Yesterday I brought the boys to the park… There was a mom there that I have never met before with her almost 5 year old that was a head taller than Xavier and a 8 month old babe…
The boys ran around like they always do… going up and down and all around…
At one point the mom struck up a conversation and upon knowing that Xavier was 5 she assumed he was in school… when I told her that we homeschooled she had no idea what it was… she had never heard of homeschooling.
As the boys played, they went down the slide as they often do… it is a double slide and they sit on the middle part and go down that way… or sometimes they go head first or sometimes they sit normally… they also *gasp* climb up the slide…
Well…. yesterday, they were going down the middle and running up the slide and having fun… no one else was on the slide, no one else was near it… the other little boy was playing on the other module and was not even paying attention to them… I got the “look”… my kids were not playing by the “rules”…
what are these rules anyway?
Not let kids explore? not let kids have fun? Why Micromanage every aspect of their life and play?
When the little boy came to the module where the boys were playing they stopped going up the slide by their own accord and started using the stairs.. they did keep on going down the middle though and waited their turn…
The other little boy pushed by Colin at one point and the mom said nothing but she was very quick to react when her son was about to go down the middle of the slide… he did it anyway and she glared at me as my boys went down… then they went and played on the other module… her son continued and she talked to her son quite loudly when he did it and then kept on glaring at me… (there was no one else there… he wasn’t hurting anyone… he was having fun…why not let him?) then she said really loudly something like “some other parents let their kids do anything… but you have to slide on one side of the other!”
ARGHHH!!!!
When Xavier came back to slide I told him that the little boy was getting in trouble because he was doing the same thing as him… so maybe slide on one side or the other for now… he went down one time normally and then went and played on something else…
I don’t get it at all… why do parents not let their kids play and explore?
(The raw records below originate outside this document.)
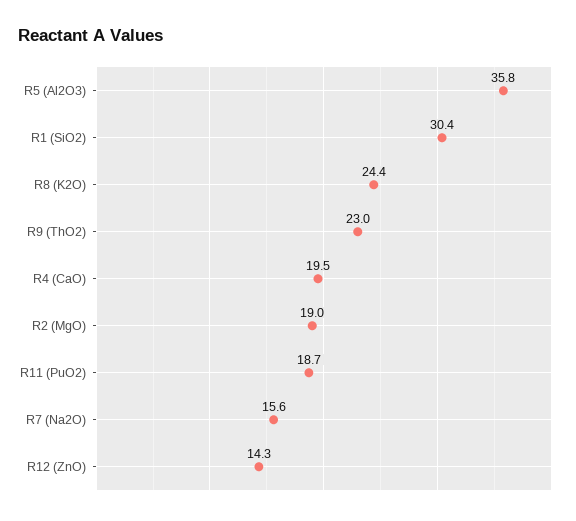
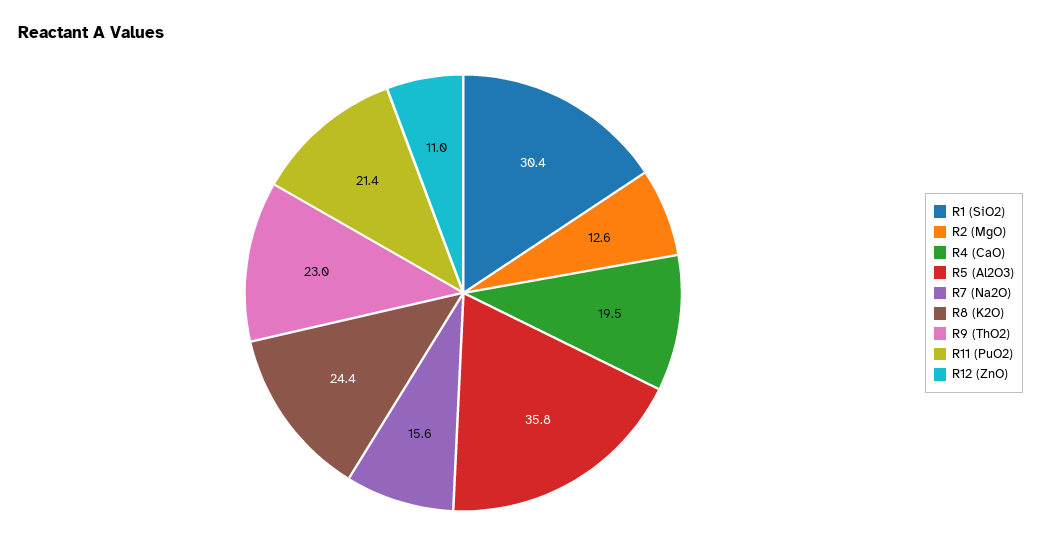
R2 (MgO): 19 -> 12.6
R11 (PuO2): 18.7 -> 21.4
R12 (ZnO): 14.3 -> 11

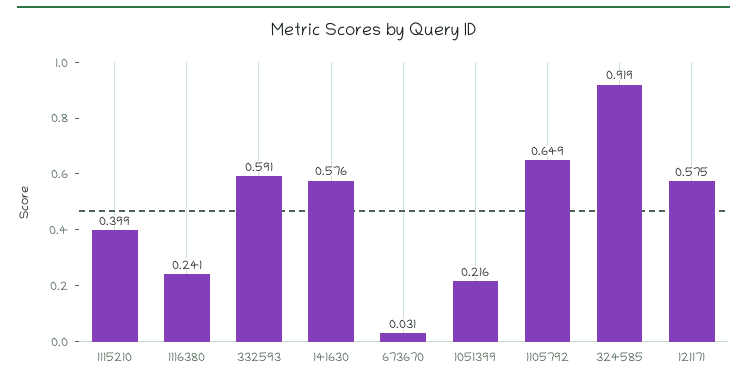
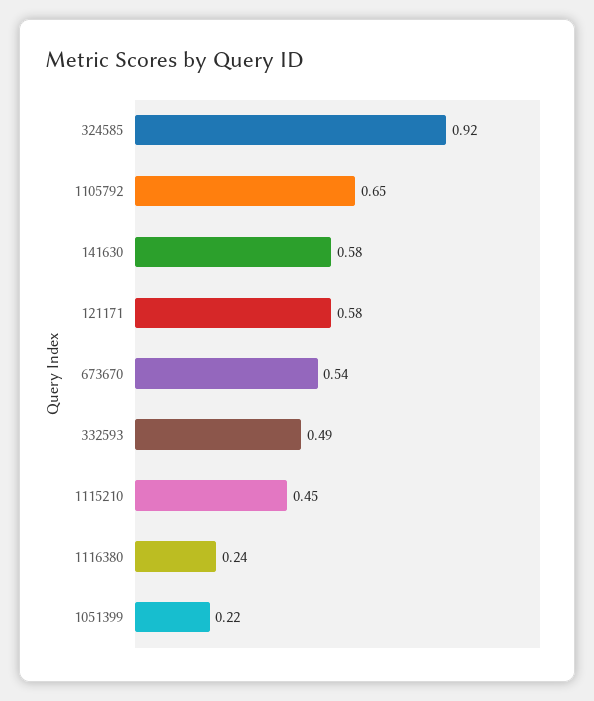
1115210: 0.399 -> 0.45
332593: 0.591 -> 0.49
673670: 0.031 -> 0.54

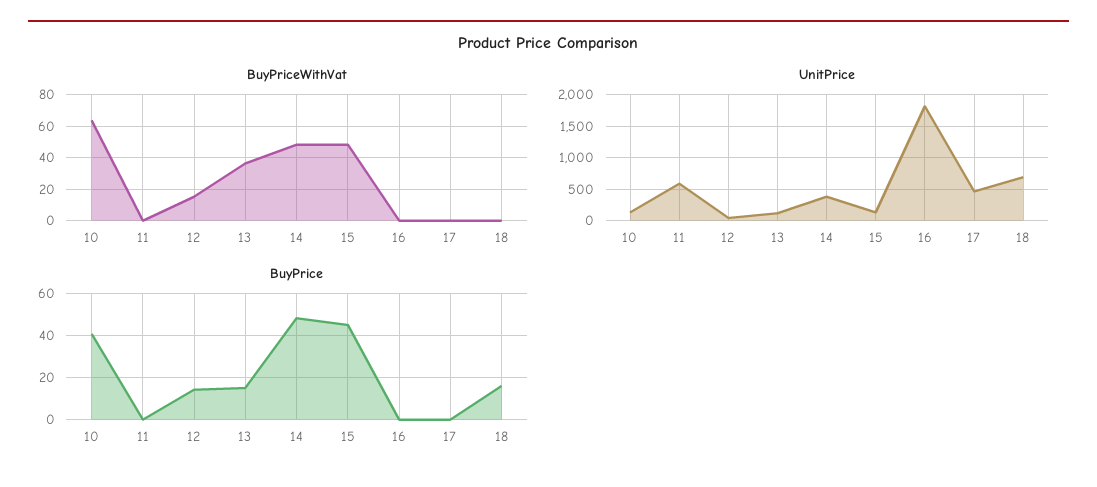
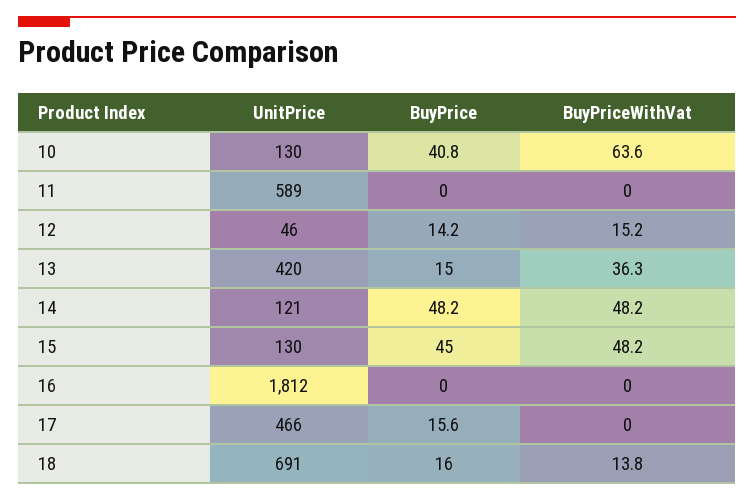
BuyPriceWithVat, 18: 0 -> 13.8
UnitPrice, 13: 100 -> 420
UnitPrice, 14: 400 -> 121
BuyPrice, 17: 0 -> 15.6

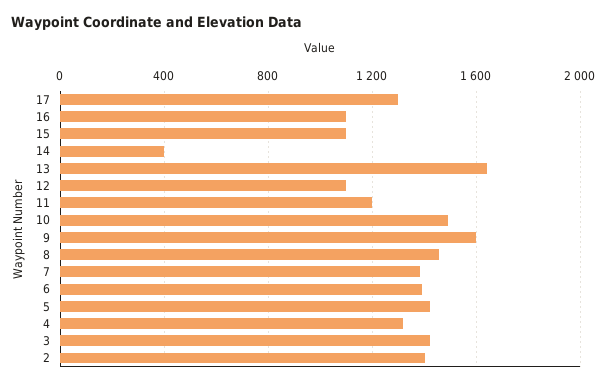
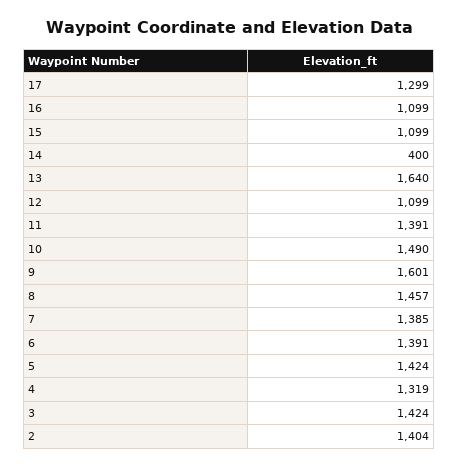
11: 1200 -> 1391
Who is going to get hurt by the kids going down the middle of the slide? Who is going to get hurt when a kid runs up the slide when there are not other kids around? Why do parent follow their kid up onto the modules and not let them explore by themselves?
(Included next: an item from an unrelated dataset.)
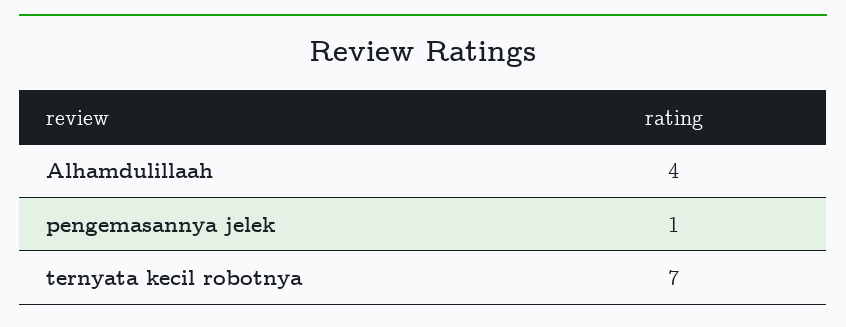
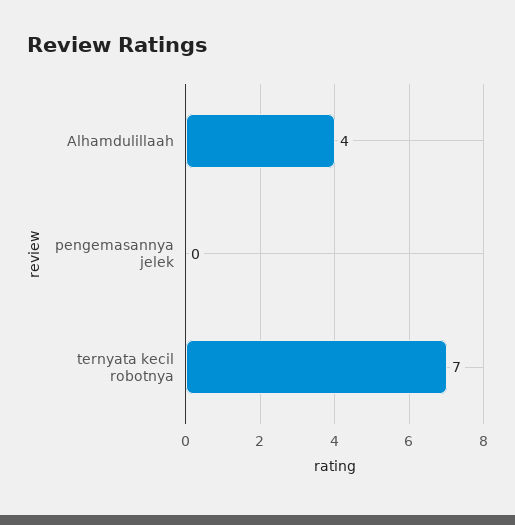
pengemasannya jelek: 1 -> 0

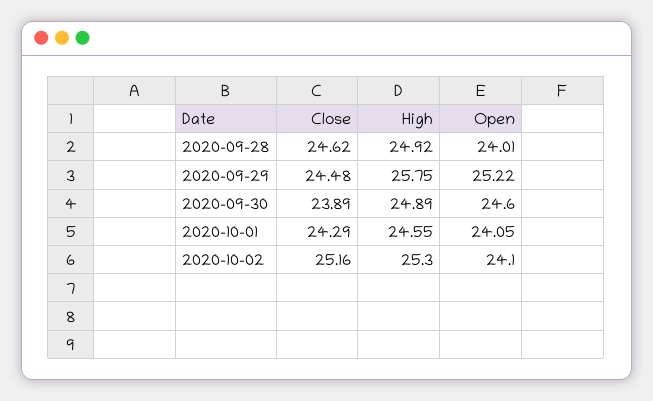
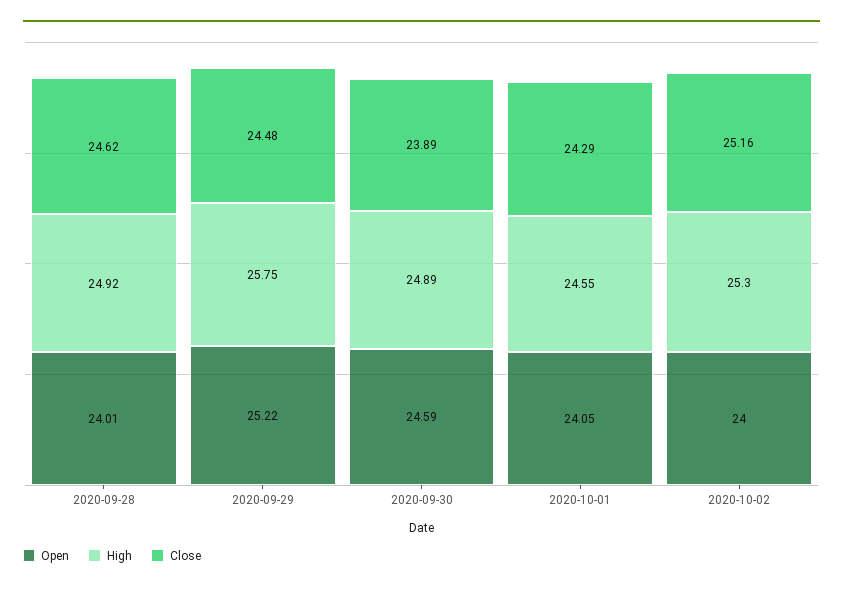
Open, 2020-09-30: 24.6 -> 24.59
Open, 2020-10-02: 24.1 -> 24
I really don’t get the unspoken “rules”…
Thats just ridiculous.
I have a friend who would never let her kids play in the dirt, never let them play behind the furniture (like “houses”), never let them do anything that wasn’t “by the rules”… I never understood that… Children use their imaginations to learn…
I don’t get it either but I’ve experiences “the look” I think I’ve unfortunatley give “the look” too but usually only when some parent completely ignored their child when they came up and did something pretty awful. Like the time a dad ignored when his 6 year old came up and put his hands around my baby’s throat and choked him…I was pretty mad. But at the park, I tend to let Gage run around and explore and unless he’s hurting another child I like to leave him free to do his own thing.
Your story reminds me of the way my mother-in-law interacts with my kids. I sometimes wonder if her mind isn’t constantly thinking up new criticisms and negative evaluations of their every behavior. The guidance she gives them doesn’t make a lot of sense to me. And I wonder if she enjoys spending time with them at all. Visits with her include a continuous stream of “Don’t do that,” “Do it this way,” “That’s wrong,” and worst of all, she includes, “People won’t like you if . . . ”
My conclusion is that she, and most of members of this society, believe that children must suffer under constant “guidance” or direction, under constant control even if arbitrary, in order to mature into adults.
For my part, if I can’t think up a seriously good reason to say “No,” then I step back and reserve my initial inclination to say it.